As scientists, we also know that current knowledge is never the final word on a subject or a security blanket for the future. It will help us in the present but in the words of Alfred North Whitehead "Knowledge doesn't keep any better than fish." Tomorrow, new more complete knowledge will always replace today's -- a process of constant renewal, at an ever-accelerating pace.

This makes an unshakable case for consistent research in all eras, at all times. It also means that we, as a community, face the challenge of aiding policymakers and the public to better understand the continuously evolving nature of scientific knowledge.

Second, what will science need to produce most effectively for the nation and for humankind?

There are three primary components that will help determine the effectiveness of science in the future. They are stable funding, a balanced portfolio, and an expanding talented workforce.

If you examine the history of federal funding for research and development, you know that it looks like an erratic electrocardiograph. And yet, we know that a steadily advancing momentum of discovery depends on stable funding.

The throttle forward, throttle back approach to research funding is wasteful in terms of dollars spent, damaging to the thrust of scientific activity, and disillusioning to the pool of scientific and technical personnel.

Stable funding obviously does not exclude funding increases because the more we expect from science the more we have to provide for the expansions of its breadth and depth. This is self-evident.

The necessity for a balanced portfolio is less well understood. Today, the convergence of knowledge across disciplines requires that all disciplines are able to move forward at a healthy pace. If they don't, then it is very possible that a neglect of chemistry, for example, could in the long run inhibit future advances in biology.

We are also witnessing the proliferation of fields of research, an important indication of expansion in scientific understanding.

And advances in physics, biology, chemistry -- the core natural sciences -- undergird all of the biomedical sciences on which we depend to understand disease, find cures, develop vaccines, and initiate preventive strategies.

Thus, the case for a balanced portfolio is yet another self-evident premise for a viable science enterprise.

The scientific workforce issue is perhaps the most complicated of the three components and will require a lot of hands-on initiative on our part.
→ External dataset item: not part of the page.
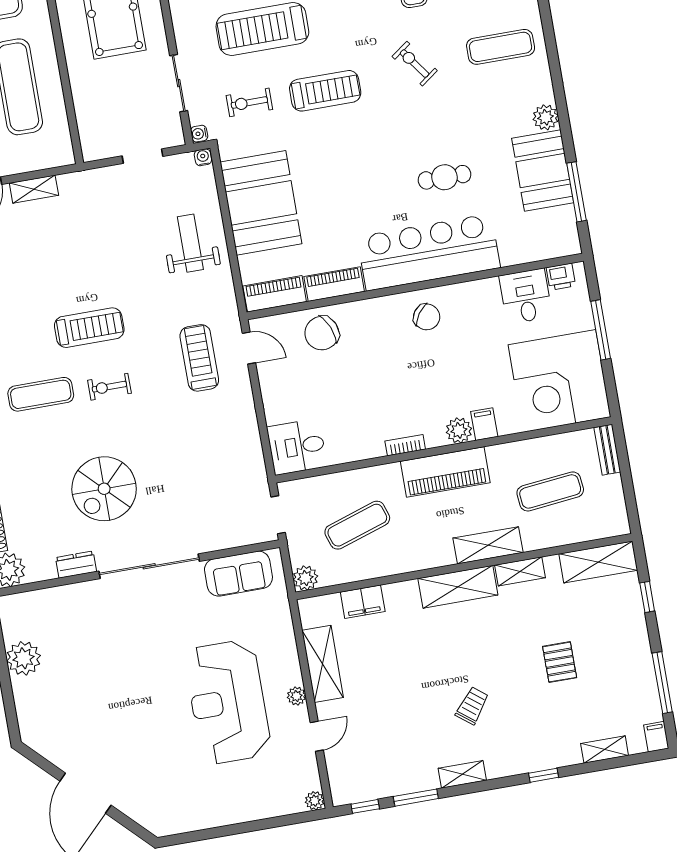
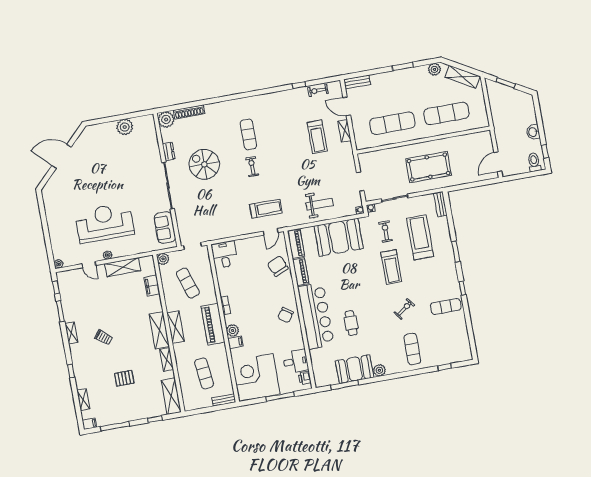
treadmill: (89, 328) -> (317, 137), moved
shelving: (488, 545) -> (176, 327), moved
As scientists and engineers, your own background can likely attest to your excitement for science not beginning at age 18 or 20, but most typically at a very early age. This means that if we want more talent like all of you, we have to reach children to enhance that excitement when they're young... and develop the background for them to do science.

The future of our country depends on attracting more women and our diverse minority populations to science and engineering ... a profoundly significant challenge in our primary schools.

We must build our broader base of science talent from the very young, and scientists and engineers have to roll up their sleeves and get to work on this. We need to make a commitment to a home-grown science and engineering workforce that uses the diversity of our nation as the talent pool.

If the science community can be hands-on to inspire young people to a future in science, we would be performing one of the most enduring acts of patriotism for the nation. The future of the United States promises to be spectacular, but there is a growing community of nations with equally capable workers. Globalization has proven this repeatedly in the last decade. There is a reservoir of talent in other cultures of which we know little. They too will join the ranks of our economic competitors.

The workforce issue will be the most formidable for us. Our engagement will determine its success.

I hope and trust that you will be among the leaders in bringing about some of these changes. As IT leaders and specialists, you are the scholars and practitioners in a new, very powerful discipline. All of science is now dependent on your science. We will need your collaboration for our future success.

Thank you for the opportunity to speak with you. I would be glad to try to answer any questions and would be pleased to hear your comments regarding future research directions.